A partnership signed January 24 between Brazil and the principality of Asturias, in northern Spain, will help Brazil combat the consequences of drought in the Northeast. The funds, to the tune of US$ 276 thousand will pay for the construction of 520 cisterns in the semi-arid region.
In an interview on National TV, the Minister of Social Development and Hunger Alleviation, Patrus Ananias, said that he signed the agreement with representatives of the Asturias Development Cooperation Agency. The funds will be transferred directly to the Zero Hunger program.
400 cisterns will be built in the cities of Irauçuba and Quiterianópolis, in Ceará, and 120 in São Jorge da Vajota, in Piauí. Each cistern costs around US$ 522 (1.4000 reais) and has the capacity to store 16 thousand liters of potable water.
The Asturian Counselor of Justice, Public Safety, and Foreign Relations, Francisco Javier Garcia Valledor, commended the Zero Hunger program.
He said he intends to maintain the partnership over the coming years and that the amount may be increased, depending upon the results of this initial experience.

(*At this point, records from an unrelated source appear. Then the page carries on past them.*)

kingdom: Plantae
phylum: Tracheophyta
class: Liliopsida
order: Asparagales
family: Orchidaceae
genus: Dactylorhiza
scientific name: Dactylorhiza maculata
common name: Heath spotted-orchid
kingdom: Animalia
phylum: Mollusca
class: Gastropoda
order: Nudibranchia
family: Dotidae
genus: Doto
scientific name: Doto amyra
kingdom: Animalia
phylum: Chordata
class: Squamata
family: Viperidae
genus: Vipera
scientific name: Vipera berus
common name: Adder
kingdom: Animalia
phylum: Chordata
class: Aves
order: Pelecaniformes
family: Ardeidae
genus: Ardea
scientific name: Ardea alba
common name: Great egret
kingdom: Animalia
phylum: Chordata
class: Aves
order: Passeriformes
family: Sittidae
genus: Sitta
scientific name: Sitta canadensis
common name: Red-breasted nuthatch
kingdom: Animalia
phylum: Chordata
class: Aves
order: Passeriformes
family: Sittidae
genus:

“The Brazilian government is acting as an element of hope for this transformation in the humanistic sense,” he underscored.
Minister Ananias informed that a large network of internal partnerships is being established in Brazil between the federal government and states, municipalities, and segments of civil society.
According to Ananias, the Family Grant is forming partnerships with the World Bank, the Inter-American Development Bank (IADB), the United Nations Education, Science, and Culture Organization (UNESCO), the UN Food and Agriculture Organization (FAO), and the UN International Labor Organization (ILO).
“This great partnership with the government of Asturias also represents another step in our creation of this network of international solidarity that demonstrates the Zero Hunger program to the entire world,” Ananias concluded.